There are a few things that stand out when I look at the features of these monitors. First is the Microsoft Teams certification and dedicated Teams button for controlling the application while using the monitor. Each monitor also comes with a pop-up 5MP IR camera, dual 5W speakers, and a noise-canceling microphone. It will also support Windows Hello login and Microsoft Cortana. I could see these monitors playing a more significant role in enterprise collaboration if users utilize all the new Dell Video Conferencing monitors’ features and capabilities. I want to try these out to see just how close the PC plus video conferencing monitors stack up to focused devices from manufacturers like Poly. I’m also curious how well the camera and microphones would be tuned for other environments like Teams, Meet, Webex, Zoom and 8×8. As soon as (or if) I get sampled, I will let you know.
The 24″ version will start at $519.99, the 27″ version will start at $719.99, and the 34″ curved version will start at $1149.99.
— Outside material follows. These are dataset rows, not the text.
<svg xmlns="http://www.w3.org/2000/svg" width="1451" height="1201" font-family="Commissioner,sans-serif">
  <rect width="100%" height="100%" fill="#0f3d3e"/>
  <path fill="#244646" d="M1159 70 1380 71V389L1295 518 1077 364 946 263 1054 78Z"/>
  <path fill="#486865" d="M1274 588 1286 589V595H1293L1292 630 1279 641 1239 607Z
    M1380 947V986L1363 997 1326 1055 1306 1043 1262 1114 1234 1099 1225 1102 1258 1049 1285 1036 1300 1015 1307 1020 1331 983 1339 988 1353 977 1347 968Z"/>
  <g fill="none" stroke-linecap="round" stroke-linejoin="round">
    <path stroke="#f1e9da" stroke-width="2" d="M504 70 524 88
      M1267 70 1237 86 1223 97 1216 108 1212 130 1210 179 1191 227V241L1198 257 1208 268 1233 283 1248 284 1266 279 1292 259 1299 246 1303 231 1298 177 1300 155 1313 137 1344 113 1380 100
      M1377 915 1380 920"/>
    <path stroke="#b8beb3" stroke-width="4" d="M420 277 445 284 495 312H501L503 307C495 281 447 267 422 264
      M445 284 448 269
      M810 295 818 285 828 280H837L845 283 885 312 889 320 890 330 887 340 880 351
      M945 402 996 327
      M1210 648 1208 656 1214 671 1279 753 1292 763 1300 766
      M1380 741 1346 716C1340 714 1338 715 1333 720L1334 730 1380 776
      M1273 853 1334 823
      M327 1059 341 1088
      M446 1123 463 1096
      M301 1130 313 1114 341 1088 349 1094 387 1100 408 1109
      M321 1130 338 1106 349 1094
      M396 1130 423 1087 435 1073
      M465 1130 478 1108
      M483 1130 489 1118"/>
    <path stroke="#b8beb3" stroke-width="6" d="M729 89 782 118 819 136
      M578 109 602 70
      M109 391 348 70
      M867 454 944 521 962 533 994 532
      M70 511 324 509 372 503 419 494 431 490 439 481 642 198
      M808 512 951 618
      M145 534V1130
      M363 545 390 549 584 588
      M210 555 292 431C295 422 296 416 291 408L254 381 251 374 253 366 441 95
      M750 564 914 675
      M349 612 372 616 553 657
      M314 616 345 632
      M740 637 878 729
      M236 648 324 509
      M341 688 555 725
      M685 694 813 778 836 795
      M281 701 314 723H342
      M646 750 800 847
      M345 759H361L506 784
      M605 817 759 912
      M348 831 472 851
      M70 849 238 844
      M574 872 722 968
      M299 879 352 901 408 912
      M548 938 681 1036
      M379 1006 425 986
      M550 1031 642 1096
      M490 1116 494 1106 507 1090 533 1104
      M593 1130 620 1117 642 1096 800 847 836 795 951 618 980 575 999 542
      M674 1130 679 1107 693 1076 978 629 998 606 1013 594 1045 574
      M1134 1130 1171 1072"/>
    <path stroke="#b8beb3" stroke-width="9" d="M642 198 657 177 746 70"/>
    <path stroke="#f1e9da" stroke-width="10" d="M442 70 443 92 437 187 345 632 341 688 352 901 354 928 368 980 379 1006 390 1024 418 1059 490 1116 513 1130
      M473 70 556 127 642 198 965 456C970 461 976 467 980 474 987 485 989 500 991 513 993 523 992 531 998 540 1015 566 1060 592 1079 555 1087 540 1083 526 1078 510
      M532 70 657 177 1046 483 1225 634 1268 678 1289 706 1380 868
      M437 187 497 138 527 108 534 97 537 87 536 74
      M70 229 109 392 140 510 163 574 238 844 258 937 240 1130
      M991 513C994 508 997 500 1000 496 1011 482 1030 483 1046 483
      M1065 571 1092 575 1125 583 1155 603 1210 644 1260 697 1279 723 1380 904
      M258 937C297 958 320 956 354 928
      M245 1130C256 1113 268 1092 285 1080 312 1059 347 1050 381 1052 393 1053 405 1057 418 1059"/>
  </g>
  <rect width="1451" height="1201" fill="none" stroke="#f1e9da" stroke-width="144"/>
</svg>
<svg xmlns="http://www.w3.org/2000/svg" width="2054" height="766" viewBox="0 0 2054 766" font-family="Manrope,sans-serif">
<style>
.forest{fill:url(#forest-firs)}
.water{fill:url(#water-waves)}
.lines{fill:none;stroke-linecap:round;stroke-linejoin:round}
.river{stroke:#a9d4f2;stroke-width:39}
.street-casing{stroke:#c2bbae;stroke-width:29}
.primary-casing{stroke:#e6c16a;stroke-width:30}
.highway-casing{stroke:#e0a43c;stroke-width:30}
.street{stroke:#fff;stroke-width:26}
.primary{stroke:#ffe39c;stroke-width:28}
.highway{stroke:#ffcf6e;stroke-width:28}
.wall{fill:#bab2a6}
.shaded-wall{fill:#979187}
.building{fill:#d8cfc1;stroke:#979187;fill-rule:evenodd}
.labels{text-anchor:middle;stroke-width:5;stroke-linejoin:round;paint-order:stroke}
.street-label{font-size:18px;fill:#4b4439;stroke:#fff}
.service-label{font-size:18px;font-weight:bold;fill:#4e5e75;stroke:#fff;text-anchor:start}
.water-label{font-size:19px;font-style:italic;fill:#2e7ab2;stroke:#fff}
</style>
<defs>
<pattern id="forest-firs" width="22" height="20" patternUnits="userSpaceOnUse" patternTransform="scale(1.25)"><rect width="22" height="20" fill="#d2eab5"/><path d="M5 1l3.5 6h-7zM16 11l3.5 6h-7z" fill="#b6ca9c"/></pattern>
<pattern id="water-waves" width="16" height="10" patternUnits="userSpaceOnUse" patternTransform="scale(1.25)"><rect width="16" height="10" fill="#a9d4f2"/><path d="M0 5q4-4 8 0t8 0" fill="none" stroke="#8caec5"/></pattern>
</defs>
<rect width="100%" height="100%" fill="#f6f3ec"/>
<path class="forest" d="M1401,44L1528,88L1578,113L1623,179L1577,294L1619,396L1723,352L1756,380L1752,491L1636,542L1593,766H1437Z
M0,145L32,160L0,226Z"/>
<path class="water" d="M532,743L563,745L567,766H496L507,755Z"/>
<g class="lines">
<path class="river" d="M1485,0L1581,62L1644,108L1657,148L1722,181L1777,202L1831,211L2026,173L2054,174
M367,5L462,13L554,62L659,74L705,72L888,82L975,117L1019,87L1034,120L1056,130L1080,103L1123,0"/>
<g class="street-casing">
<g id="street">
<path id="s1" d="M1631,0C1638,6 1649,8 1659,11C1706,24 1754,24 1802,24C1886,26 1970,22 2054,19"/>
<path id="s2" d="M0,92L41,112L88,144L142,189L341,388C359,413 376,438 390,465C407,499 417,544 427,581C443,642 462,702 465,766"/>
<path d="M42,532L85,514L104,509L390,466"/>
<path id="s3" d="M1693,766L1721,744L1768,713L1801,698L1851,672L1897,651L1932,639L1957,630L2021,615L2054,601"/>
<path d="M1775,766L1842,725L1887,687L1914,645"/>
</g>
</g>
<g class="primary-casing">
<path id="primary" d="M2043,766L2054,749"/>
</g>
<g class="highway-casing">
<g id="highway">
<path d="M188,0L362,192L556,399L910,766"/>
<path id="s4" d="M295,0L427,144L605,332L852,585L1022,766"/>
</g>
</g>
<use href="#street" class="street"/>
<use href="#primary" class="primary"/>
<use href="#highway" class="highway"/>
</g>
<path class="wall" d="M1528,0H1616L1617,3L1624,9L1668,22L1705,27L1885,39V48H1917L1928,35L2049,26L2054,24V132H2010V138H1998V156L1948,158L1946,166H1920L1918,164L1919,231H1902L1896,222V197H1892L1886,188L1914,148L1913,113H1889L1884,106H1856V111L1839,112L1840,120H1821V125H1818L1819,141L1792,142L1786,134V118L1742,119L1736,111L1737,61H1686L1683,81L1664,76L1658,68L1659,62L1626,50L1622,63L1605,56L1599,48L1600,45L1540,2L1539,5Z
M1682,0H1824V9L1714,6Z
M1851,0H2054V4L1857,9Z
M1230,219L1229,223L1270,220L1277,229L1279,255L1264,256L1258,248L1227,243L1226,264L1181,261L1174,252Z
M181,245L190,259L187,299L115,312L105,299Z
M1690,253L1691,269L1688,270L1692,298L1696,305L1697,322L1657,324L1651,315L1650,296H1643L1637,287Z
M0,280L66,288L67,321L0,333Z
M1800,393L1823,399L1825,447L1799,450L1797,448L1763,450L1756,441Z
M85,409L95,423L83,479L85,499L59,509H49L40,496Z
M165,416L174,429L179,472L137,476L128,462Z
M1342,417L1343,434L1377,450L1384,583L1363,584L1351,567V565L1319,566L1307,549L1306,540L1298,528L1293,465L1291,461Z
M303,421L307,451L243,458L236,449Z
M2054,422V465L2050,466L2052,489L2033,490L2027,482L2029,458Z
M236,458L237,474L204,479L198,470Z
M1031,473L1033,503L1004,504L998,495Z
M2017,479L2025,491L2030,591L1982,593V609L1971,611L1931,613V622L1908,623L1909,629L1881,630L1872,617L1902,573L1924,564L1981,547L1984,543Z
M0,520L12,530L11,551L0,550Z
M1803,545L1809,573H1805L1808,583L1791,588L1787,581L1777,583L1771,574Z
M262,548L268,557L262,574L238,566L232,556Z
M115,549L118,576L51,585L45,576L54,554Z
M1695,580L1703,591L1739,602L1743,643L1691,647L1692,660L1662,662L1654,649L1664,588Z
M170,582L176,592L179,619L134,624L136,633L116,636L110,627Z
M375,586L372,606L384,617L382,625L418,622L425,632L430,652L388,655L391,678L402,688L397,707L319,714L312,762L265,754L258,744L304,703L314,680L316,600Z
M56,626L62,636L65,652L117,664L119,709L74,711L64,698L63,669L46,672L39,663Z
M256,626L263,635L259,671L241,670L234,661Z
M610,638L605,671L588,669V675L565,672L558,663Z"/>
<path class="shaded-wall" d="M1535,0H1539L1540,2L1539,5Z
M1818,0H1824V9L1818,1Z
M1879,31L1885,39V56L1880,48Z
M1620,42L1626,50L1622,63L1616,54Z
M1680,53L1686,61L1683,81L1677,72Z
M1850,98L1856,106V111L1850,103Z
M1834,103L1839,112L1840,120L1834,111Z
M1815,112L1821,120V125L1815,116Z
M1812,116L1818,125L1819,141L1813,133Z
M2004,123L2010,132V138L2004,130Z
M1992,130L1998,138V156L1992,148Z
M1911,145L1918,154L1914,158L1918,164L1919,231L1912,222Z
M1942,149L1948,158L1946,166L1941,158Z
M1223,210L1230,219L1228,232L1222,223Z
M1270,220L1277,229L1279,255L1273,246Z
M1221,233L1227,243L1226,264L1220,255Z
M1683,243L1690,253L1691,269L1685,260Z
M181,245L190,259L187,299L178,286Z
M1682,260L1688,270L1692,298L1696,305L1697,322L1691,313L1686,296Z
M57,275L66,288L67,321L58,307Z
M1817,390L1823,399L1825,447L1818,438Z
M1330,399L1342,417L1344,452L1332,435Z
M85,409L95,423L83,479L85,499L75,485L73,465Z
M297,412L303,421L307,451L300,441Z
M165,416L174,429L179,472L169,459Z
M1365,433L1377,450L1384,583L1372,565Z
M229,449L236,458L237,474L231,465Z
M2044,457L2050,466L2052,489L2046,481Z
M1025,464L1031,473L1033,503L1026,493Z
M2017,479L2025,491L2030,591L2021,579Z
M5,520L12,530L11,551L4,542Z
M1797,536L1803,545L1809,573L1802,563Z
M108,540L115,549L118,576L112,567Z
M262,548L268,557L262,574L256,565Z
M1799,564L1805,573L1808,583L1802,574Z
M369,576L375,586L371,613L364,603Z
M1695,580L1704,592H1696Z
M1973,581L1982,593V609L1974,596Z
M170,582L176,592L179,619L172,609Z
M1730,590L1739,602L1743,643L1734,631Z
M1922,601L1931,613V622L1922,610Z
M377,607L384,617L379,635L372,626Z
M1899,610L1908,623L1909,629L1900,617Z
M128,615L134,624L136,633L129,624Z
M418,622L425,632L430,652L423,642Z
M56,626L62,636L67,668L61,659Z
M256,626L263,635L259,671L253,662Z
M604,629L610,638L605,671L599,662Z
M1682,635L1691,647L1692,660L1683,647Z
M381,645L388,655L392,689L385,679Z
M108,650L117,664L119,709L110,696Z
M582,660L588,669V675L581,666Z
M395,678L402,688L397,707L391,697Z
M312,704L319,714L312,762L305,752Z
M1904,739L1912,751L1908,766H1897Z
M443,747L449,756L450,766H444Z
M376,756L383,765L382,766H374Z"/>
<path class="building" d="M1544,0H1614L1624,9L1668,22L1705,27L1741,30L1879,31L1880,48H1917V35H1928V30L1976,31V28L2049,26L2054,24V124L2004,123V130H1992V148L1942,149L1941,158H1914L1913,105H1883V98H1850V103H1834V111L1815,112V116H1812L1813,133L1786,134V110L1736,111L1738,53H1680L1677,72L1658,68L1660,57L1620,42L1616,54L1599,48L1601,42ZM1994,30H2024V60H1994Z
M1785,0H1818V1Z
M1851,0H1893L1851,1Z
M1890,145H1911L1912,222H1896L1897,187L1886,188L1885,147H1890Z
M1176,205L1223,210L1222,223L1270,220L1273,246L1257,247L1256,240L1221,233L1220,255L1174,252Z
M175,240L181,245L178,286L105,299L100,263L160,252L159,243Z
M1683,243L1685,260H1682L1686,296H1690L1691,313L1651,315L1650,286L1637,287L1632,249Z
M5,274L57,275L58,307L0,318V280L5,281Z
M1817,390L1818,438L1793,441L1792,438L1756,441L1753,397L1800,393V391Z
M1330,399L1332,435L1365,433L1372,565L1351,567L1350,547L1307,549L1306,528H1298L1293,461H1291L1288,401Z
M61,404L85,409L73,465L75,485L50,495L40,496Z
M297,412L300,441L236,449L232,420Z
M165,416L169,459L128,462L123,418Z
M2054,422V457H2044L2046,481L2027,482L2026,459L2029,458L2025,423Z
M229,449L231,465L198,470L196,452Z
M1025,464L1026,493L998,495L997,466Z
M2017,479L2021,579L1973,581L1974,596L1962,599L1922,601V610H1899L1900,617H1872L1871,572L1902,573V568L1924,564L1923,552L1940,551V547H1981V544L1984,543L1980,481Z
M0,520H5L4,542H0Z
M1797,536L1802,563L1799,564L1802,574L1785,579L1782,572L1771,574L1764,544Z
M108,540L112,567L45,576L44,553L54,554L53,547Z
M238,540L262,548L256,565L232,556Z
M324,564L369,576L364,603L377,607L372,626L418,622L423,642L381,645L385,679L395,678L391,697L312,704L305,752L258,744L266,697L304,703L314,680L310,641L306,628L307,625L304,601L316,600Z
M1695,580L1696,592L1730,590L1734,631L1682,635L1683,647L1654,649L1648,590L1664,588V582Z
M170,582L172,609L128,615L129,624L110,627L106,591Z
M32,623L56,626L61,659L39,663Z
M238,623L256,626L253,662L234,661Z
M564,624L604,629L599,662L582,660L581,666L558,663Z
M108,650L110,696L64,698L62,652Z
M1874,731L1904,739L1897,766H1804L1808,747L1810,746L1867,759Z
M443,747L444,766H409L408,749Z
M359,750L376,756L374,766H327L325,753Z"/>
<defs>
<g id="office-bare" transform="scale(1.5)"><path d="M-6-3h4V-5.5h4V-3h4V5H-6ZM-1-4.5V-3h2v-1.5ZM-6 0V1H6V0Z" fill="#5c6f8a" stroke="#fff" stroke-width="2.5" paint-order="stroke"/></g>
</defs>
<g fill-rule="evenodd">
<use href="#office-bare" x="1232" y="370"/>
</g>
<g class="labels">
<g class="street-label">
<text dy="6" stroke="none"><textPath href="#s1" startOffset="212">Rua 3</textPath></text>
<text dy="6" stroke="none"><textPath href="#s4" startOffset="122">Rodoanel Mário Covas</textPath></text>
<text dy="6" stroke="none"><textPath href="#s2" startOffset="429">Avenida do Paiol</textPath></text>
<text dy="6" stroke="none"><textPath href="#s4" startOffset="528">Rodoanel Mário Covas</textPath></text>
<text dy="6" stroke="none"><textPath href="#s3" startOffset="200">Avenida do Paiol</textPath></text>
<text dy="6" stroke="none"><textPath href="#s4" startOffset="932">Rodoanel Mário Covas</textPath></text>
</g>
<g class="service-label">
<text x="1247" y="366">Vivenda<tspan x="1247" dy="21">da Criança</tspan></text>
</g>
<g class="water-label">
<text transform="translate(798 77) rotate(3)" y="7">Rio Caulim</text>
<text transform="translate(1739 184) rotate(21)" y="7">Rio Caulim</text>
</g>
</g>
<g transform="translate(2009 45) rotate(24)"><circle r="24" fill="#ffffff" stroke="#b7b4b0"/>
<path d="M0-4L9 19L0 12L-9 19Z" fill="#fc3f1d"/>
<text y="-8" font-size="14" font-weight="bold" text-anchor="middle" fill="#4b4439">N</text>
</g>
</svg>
With our first virtual CES this week, this is a unique time to be in tech. This year has put more stress on enterprise applications and devices than any other year in recent memory. With the resurgence of the PC in 2020, Dell seems to be making the right bets at the beginning of 2021 with new PCs and software to power a better work from home and hybrid work experience. With these new solutions, I believe employees will have the ability to be more effective by implementing the latest Dell technologies into their work environment. The future of collaborative work is bright, and Dell seems to be fully committed to creating better products that support more immersive and collaborative experiences for enterprise users.
Note: Moor Insights & Strategy writers and editors may have contributed to this article.